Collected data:
━━━━━━━━━━━━━━━━━━━━

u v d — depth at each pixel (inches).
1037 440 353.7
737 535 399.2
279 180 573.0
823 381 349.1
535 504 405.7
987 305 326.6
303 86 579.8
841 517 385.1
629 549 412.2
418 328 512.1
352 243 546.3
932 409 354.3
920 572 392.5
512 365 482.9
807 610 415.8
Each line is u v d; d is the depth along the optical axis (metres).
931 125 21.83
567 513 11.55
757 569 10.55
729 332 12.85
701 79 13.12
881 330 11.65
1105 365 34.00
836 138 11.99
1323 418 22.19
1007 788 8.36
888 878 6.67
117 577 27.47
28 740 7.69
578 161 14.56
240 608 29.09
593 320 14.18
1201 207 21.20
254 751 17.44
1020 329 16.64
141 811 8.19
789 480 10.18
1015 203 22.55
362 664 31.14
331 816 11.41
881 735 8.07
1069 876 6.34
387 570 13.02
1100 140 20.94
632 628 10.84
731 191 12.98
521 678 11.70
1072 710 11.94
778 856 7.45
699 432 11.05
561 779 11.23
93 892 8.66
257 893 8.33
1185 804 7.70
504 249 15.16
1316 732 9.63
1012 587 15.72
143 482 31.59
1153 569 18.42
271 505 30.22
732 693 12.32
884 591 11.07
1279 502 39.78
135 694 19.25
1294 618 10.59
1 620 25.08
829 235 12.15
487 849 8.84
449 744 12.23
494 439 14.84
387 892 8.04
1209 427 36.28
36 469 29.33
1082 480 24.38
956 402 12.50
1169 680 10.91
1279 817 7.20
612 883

━━━━━━━━━━━━━━━━━━━━

Exercise objective: Print exactly the lines from the beginning of the entries through the line with "1100 140 20.94". Output nothing more.

Response to the exercise:
u v d — depth at each pixel (inches).
1037 440 353.7
737 535 399.2
279 180 573.0
823 381 349.1
535 504 405.7
987 305 326.6
303 86 579.8
841 517 385.1
629 549 412.2
418 328 512.1
352 243 546.3
932 409 354.3
920 572 392.5
512 365 482.9
807 610 415.8
Each line is u v d; d is the depth along the optical axis (metres).
931 125 21.83
567 513 11.55
757 569 10.55
729 332 12.85
701 79 13.12
881 330 11.65
1105 365 34.00
836 138 11.99
1323 418 22.19
1007 788 8.36
888 878 6.67
117 577 27.47
28 740 7.69
578 161 14.56
240 608 29.09
593 320 14.18
1201 207 21.20
254 751 17.44
1020 329 16.64
141 811 8.19
789 480 10.18
1015 203 22.55
362 664 31.14
331 816 11.41
881 735 8.07
1069 876 6.34
387 570 13.02
1100 140 20.94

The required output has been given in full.